_Task statement_.
Please go through the records below and return every line holding the word "دارای".
[[ Recorded information open ]]
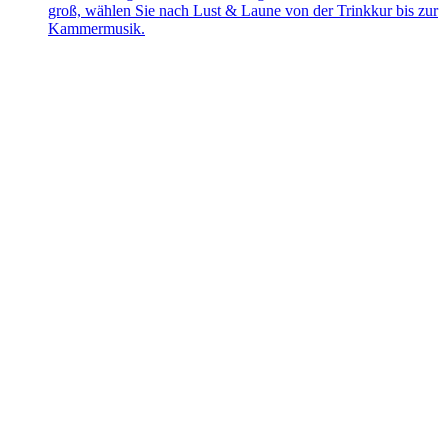
groß, wählen Sie nach Lust & Laune von der Trinkkur bis zur
Kammermusik.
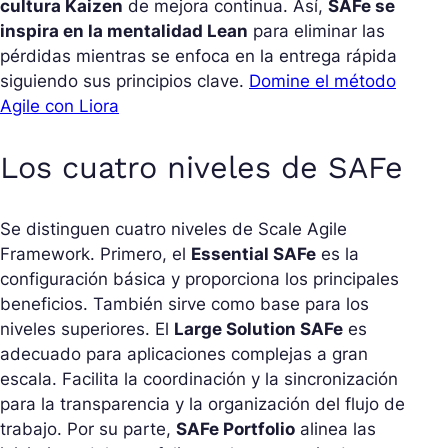
cultura Kaizen
de mejora continua. Así,
SAFe se
inspira en la mentalidad Lean
para eliminar las
pérdidas mientras se enfoca en la entrega rápida
siguiendo sus principios clave.
Domine el método
Agile con Liora
Los cuatro niveles de SAFe
Se distinguen cuatro niveles de Scale Agile
Framework. Primero, el
Essential SAFe
es la
configuración básica y proporciona los principales
beneficios. También sirve como base para los
niveles superiores. El
Large Solution SAFe
es
adecuado para aplicaciones complejas a gran
escala. Facilita la coordinación y la sincronización
para la transparencia y la organización del flujo de
trabajo. Por su parte,
SAFe Portfolio
alinea las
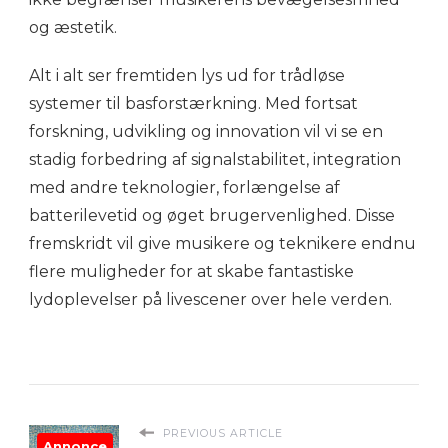
og æstetik.
Alt i alt ser fremtiden lys ud for trådløse
systemer til basforstærkning. Med fortsat
forskning, udvikling og innovation vil vi se en
stadig forbedring af signalstabilitet, integration
med andre teknologier, forlængelse af
batterilevetid og øget brugervenlighed. Disse
fremskridt vil give musikere og teknikere endnu
flere muligheder for at skabe fantastiske
lydoplevelser på livescener over hele verden.
PREVIOUS ARTICLE
Annonce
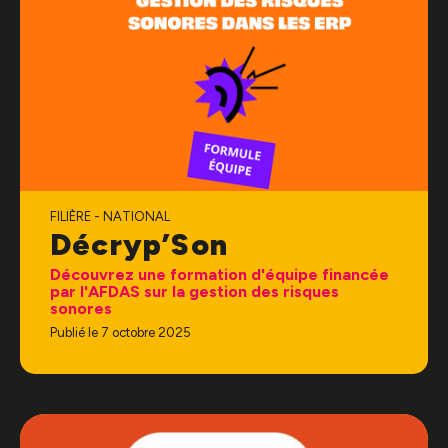
FILIÈRE - NATIONAL
Décryp’Son
Découvrez une formation d'équipe financée
par l'AFDAS sur la gestion des risques
sonores
Publié le 7 octobre 2025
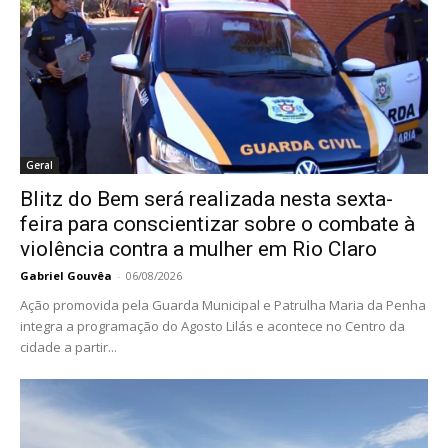
Geral
Blitz do Bem será realizada nesta sexta-
feira para conscientizar sobre o combate à
violência contra a mulher em Rio Claro
Gabriel Gouvêa
-
06/08/2026
Ação promovida pela Guarda Municipal e Patrulha Maria da Penha
integra a programação do Agosto Lilás e acontece no Centro da
cidade a partir...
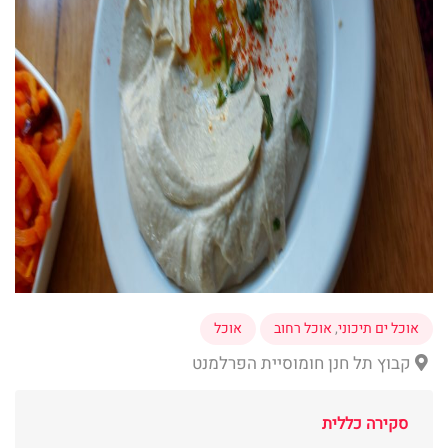
אוכל ים תיכוני
,
אוכל רחוב
אוכל
קבוץ תל חנן חומוסיית הפרלמנט
סקירה כללית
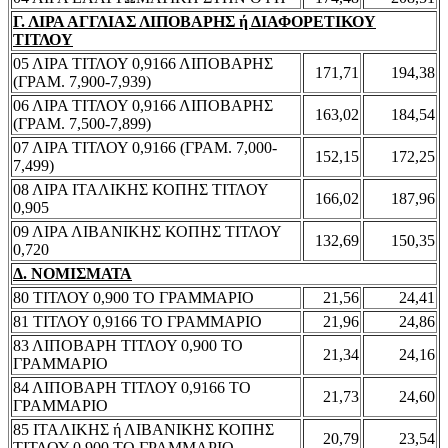
Γ. ΛΙΡΑ ΑΓΓΛΙΑΣ ΛΙΠΟΒΑΡΗΣ ή ΔΙΑΦΟΡΕΤΙΚΟΥ
ΤΙΤΛΟΥ
05 ΛΙΡΑ ΤΙΤΛΟΥ 0,9166 ΛΙΠΟΒΑΡΗΣ
171,71
194,38
(ΓΡΑΜ. 7,900-7,939)
06 ΛΙΡΑ ΤΙΤΛΟΥ 0,9166 ΛΙΠΟΒΑΡΗΣ
163,02
184,54
(ΓΡΑΜ. 7,500-7,899)
07 ΛΙΡΑ ΤΙΤΛΟΥ 0,9166 (ΓΡΑΜ. 7,000-
152,15
172,25
7,499)
08 ΛΙΡΑ ΙΤΑΛΙΚΗΣ ΚΟΠΗΣ ΤΙΤΛΟΥ
166,02
187,96
0,905
09 ΛΙΡΑ ΛΙΒΑΝΙΚΗΣ ΚΟΠΗΣ ΤΙΤΛΟΥ
132,69
150,35
0,720
Δ. ΝΟΜΙΣΜΑΤΑ
80 ΤΙΤΛΟΥ 0,900 ΤΟ ΓΡΑΜΜΑΡΙΟ
21,56
24,41
81 ΤΙΤΛΟΥ 0,9166 ΤΟ ΓΡΑΜΜΑΡΙΟ
21,96
24,86
83 ΛΙΠΟΒΑΡΗ ΤΙΤΛΟΥ 0,900 ΤΟ
21,34
24,16
ΓΡΑΜΜΑΡΙΟ
84 ΛΙΠΟΒΑΡΗ ΤΙΤΛΟΥ 0,9166 ΤΟ
21,73
24,60
ΓΡΑΜΜΑΡΙΟ
85 ΙΤΑΛΙΚΗΣ ή ΛΙΒΑΝΙΚΗΣ ΚΟΠΗΣ
20,79
23,54
ΤΙΤΛΟΥ 0,900 ΤΟ ΓΡΑΜΜΑΡΙΟ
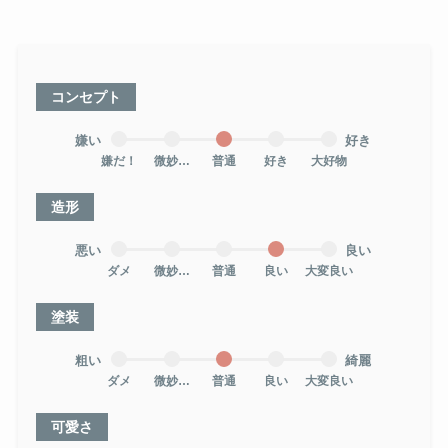
コンセプト
嫌い
好き
嫌だ！
微妙…
普通
好き
大好物
造形
悪い
良い
ダメ
微妙…
普通
良い
大変良い
塗装
粗い
綺麗
ダメ
微妙…
普通
良い
大変良い
可愛さ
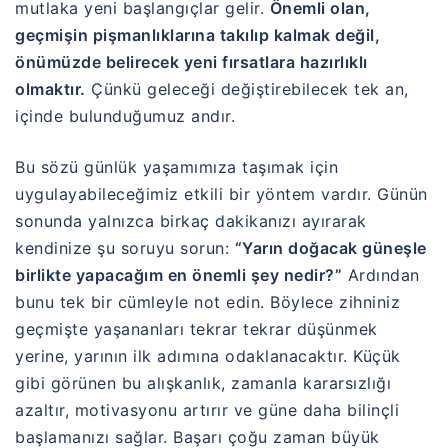
mutlaka yeni başlangıçlar gelir.
Önemli olan,
geçmişin pişmanlıklarına takılıp kalmak değil,
önümüzde belirecek yeni fırsatlara hazırlıklı
olmaktır.
Çünkü geleceği değiştirebilecek tek an,
içinde bulunduğumuz andır.
Bu sözü günlük yaşamımıza taşımak için
uygulayabileceğimiz etkili bir yöntem vardır. Günün
sonunda yalnızca birkaç dakikanızı ayırarak
kendinize şu soruyu sorun:
“Yarın doğacak güneşle
birlikte yapacağım en önemli şey nedir?”
Ardından
bunu tek bir cümleyle not edin. Böylece zihniniz
geçmişte yaşananları tekrar tekrar düşünmek
yerine, yarının ilk adımına odaklanacaktır. Küçük
gibi görünen bu alışkanlık, zamanla kararsızlığı
azaltır, motivasyonu artırır ve güne daha bilinçli
başlamanızı sağlar. Başarı çoğu zaman büyük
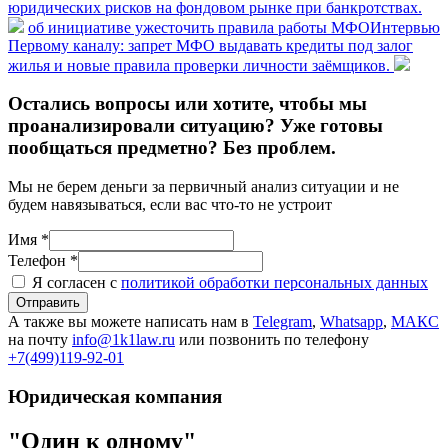
юридических рисков на фондовом рынке при банкротствах.
об инициативе ужесточить правила работы МФО
Интервью
Первому каналу: запрет МФО выдавать кредиты под залог
жилья и новые правила проверки личности заёмщиков.
Остались вопросы или хотите, чтобы мы
проанализировали ситуацию? Уже готовы
пообщаться предметно? Без проблем.
Мы не берем деньги за первичный анализ ситуации и не
будем навязываться, если вас что-то не устроит
Имя *
Телефон *
Я согласен с
политикой обработки персональных данных
Отправить
А также вы можете написать нам в
Telegram
,
Whatsapp
,
МАКС
на почту
info@1k1law.ru
или позвонить по телефону
+7(499)119-92-01
Юридическая компания
"Один к одному"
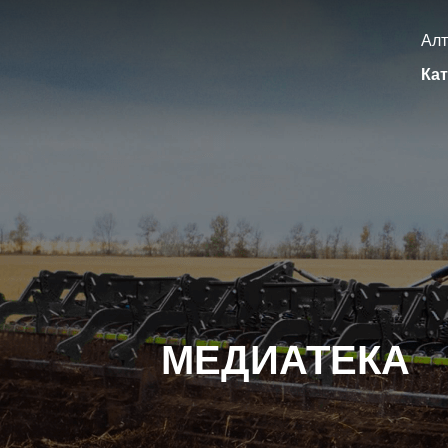
Алт
Кат
МЕДИАТЕКА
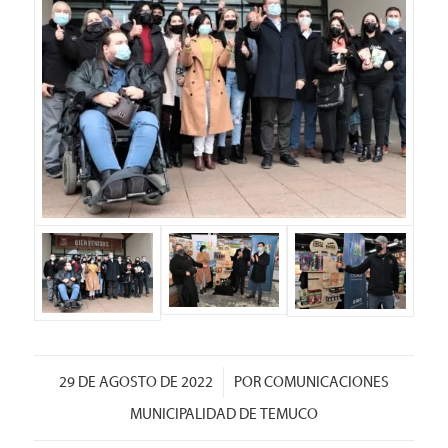
/
29 DE AGOSTO DE 2022
POR
COMUNICACIONES
MUNICIPALIDAD DE TEMUCO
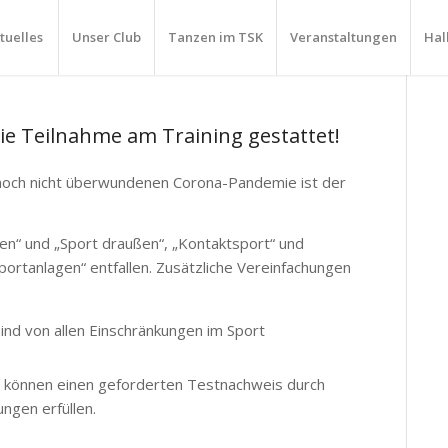
tuelles
Unser Club
Tanzen im TSK
Veranstaltungen
Hal
die Teilnahme am Training gestattet!
och nicht überwundenen Corona-Pandemie ist der
nen“ und „Sport draußen“, „Kontaktsport“ und
portanlagen“ entfallen. Zusätzliche Vereinfachungen
sind von allen Einschränkungen im Sport
 Sie können einen geforderten Testnachweis durch
ngen erfüllen.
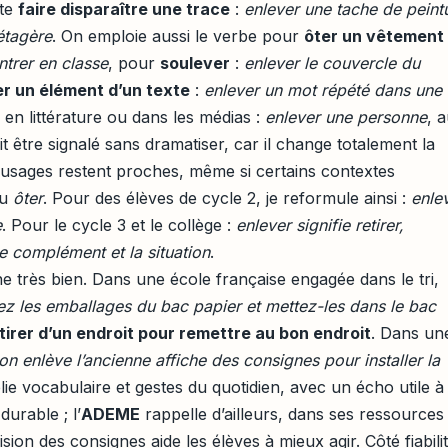
ite
faire disparaître une trace
:
enlever une tache de peint
étagère
. On emploie aussi le verbe pour
ôter un vêtement
ntrer en classe
, pour
soulever
:
enlever le couvercle du
r un élément d’un texte
:
enlever un mot répété dans une
 en littérature ou dans les médias :
enlever une personne
, 
t être signalé sans dramatiser, car il change totalement la
s usages restent proches, même si certains contextes
u
ôter
. Pour des élèves de cycle 2, je reformule ainsi :
enlev
e
. Pour le cycle 3 et le collège :
enlever signifie retirer,
e complément et la situation
.
 très bien. Dans une école française engagée dans le tri,
ez les emballages du bac papier et mettez-les dans le bac
tirer d’un endroit pour remettre au bon endroit
. Dans un
on enlève l’ancienne affiche des consignes pour installer la
lie vocabulaire et gestes du quotidien, avec un écho utile à
urable ; l’
ADEME
rappelle d’ailleurs, dans ses ressources
cision des consignes aide les élèves à mieux agir. Côté fiabili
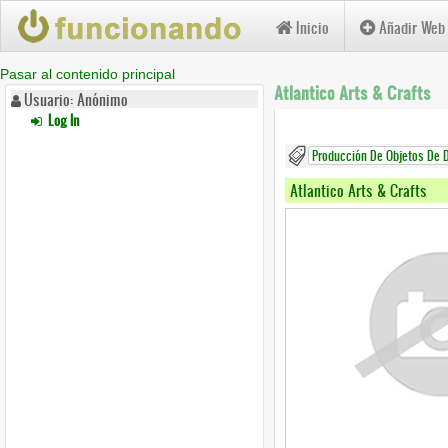
Inicio
Añadir Web
Pasar al contenido principal
Atlantico Arts & Crafts
Usuario: Anónimo
Log In
Producción De Objetos De 
Atlantico Arts & Crafts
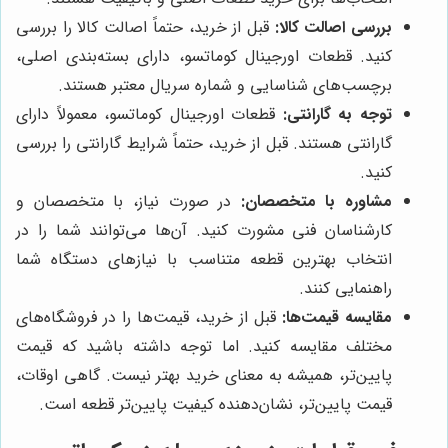
بررسی اصالت کالا:
قبل از خرید، حتماً اصالت کالا را بررسی
کنید. قطعات اورجینال کوماتسو، دارای بسته‌بندی اصلی،
برچسب‌های شناسایی و شماره سریال معتبر هستند.
توجه به گارانتی:
قطعات اورجینال کوماتسو، معمولاً دارای
گارانتی هستند. قبل از خرید، حتماً شرایط گارانتی را بررسی
کنید.
مشاوره با متخصصان:
در صورت نیاز، با متخصصان و
کارشناسان فنی مشورت کنید. آن‌ها می‌توانند شما را در
انتخاب بهترین قطعه متناسب با نیازهای دستگاه شما
راهنمایی کنند.
مقایسه قیمت‌ها:
قبل از خرید، قیمت‌ها را در فروشگاه‌های
مختلف مقایسه کنید. اما توجه داشته باشید که قیمت
پایین‌تر، همیشه به معنای خرید بهتر نیست. گاهی اوقات،
قیمت پایین‌تر، نشان‌دهنده کیفیت پایین‌تر قطعه است.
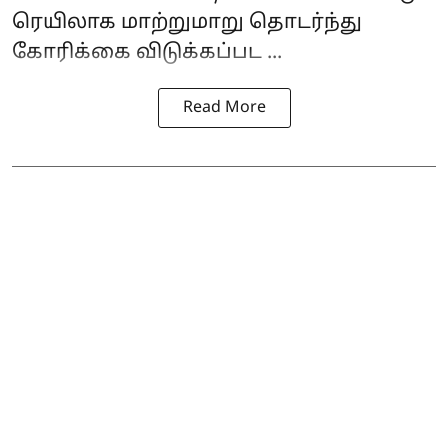
ரெயிலாக மாற்றுமாறு தொடர்ந்து
கோரிக்கை விடுக்கப்பட ...
Read More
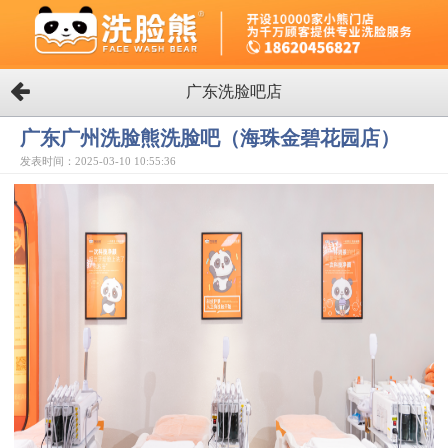
广东洗脸吧店
广东广州洗脸熊洗脸吧（海珠金碧花园店）
发表时间：2025-03-10 10:55:36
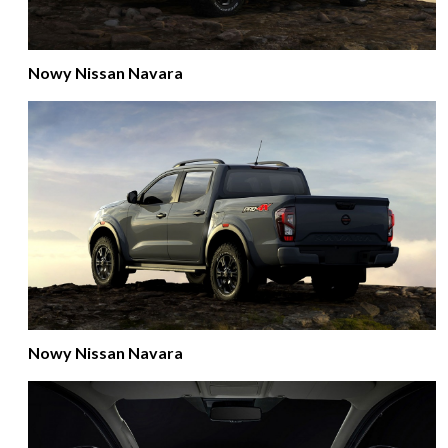
Nowy Nissan Navara
Nowy Nissan Navara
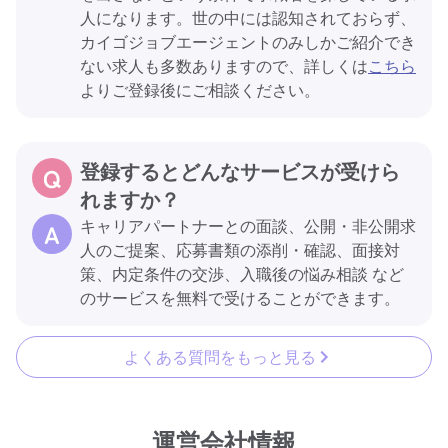
人になります。世の中には認知されておらず、
カイゴジョブエージェントのみしかご紹介でき
ない求人も多数ありますので、詳しくは
こちら
よりご登録後にご相談ください。
登録するとどんなサービスが受けら
れますか？
キャリアパートナーとの面談、公開・非公開求
人のご提案、応募書類の添削・確認、面接対
策、内定条件の交渉、入職後の悩み相談 など
のサービスを無料で受けることができます。
よくある質問をもっと見る
運営会社情報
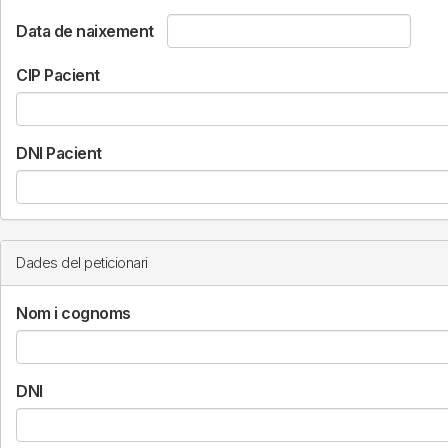
Data de naixement
CIP Pacient
DNI Pacient
Dades del peticionari
Nom i cognoms
DNI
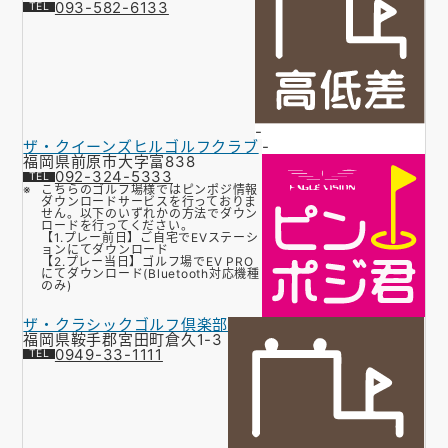
093-582-6133
-
ザ・クイーンズヒルゴルフクラブ
-
福岡県前原市大字富838
092-324-5333
こちらのゴルフ場様ではピンポジ情報
ダウンロードサービスを行っておりま
せん。以下のいずれかの方法でダウン
ロードを行ってください。
【1.プレー前日】ご自宅でEVステーシ
ョンにてダウンロード
【2.プレー当日】ゴルフ場でEV PRO
にてダウンロード(Bluetooth対応機種
のみ)
ザ・クラシックゴルフ倶楽部
福岡県鞍手郡宮田町倉久1-3
0949-33-1111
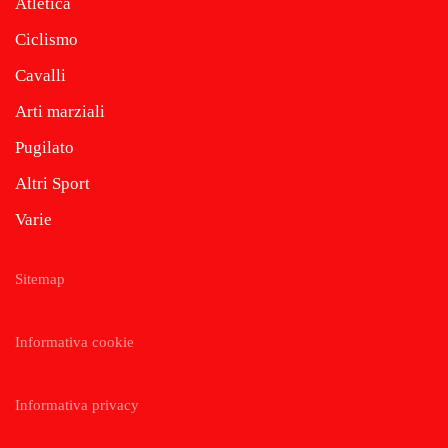
Atletica
Ciclismo
Cavalli
Arti marziali
Pugilato
Altri Sport
Varie
Sitemap
Informativa cookie
Informativa privacy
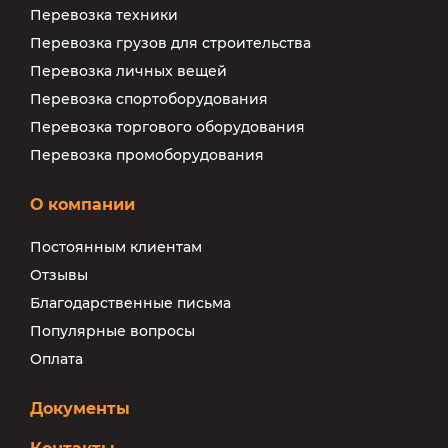
Перевозка техники
Перевозка грузов для строительства
Перевозка личных вещей
Перевозка спортоборудования
Перевозка торгового оборудования
Перевозка промоборудования
О компании
Постоянным клиентам
Отзывы
Благодарственные письма
Популярные вопросы
Оплата
Документы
[[ Recorded information closed ]]
_Expected answer_.
کنید. قطعات اورجینال کوماتسو، دارای بسته‌بندی اصلی،
قطعات اورجینال کوماتسو، معمولاً دارای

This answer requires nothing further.